• Given entries:

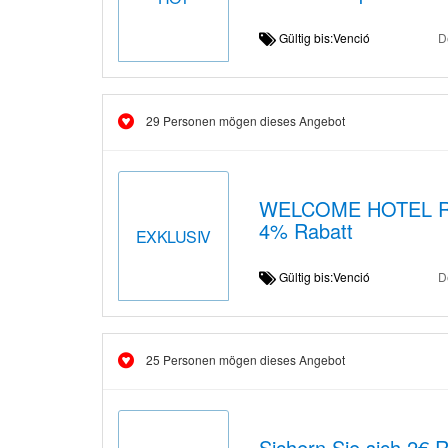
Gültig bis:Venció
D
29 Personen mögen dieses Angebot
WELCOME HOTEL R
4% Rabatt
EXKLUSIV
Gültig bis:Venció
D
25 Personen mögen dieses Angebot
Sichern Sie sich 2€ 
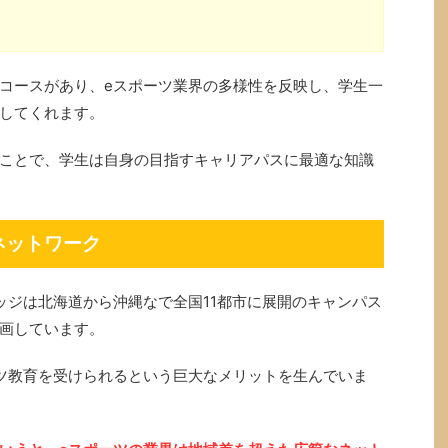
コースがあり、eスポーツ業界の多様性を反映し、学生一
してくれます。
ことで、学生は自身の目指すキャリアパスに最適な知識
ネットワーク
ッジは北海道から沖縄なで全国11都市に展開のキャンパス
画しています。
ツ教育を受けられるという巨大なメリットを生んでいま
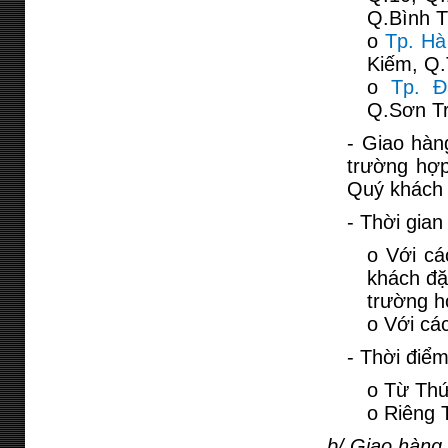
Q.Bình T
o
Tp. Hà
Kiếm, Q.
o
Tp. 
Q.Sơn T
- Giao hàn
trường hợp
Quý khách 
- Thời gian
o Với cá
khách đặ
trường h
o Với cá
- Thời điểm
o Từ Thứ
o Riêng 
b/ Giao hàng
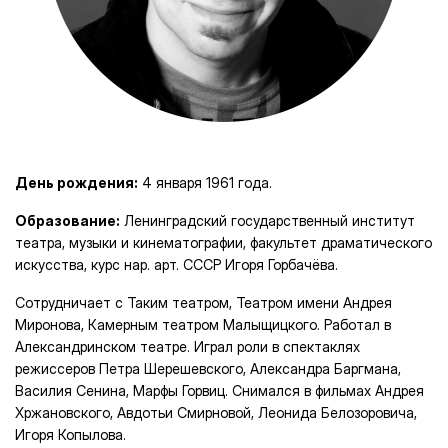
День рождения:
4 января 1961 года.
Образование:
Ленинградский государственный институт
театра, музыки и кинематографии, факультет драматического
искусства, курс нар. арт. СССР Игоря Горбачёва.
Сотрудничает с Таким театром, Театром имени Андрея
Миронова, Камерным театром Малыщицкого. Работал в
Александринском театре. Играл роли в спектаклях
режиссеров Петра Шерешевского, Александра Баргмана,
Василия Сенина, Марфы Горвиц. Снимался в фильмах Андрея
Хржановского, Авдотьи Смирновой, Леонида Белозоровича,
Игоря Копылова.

• Exercise brief: Look over the material above and show each line where "mögen" appears.

• Response to this exercise:
29 Personen mögen dieses Angebot
25 Personen mögen dieses Angebot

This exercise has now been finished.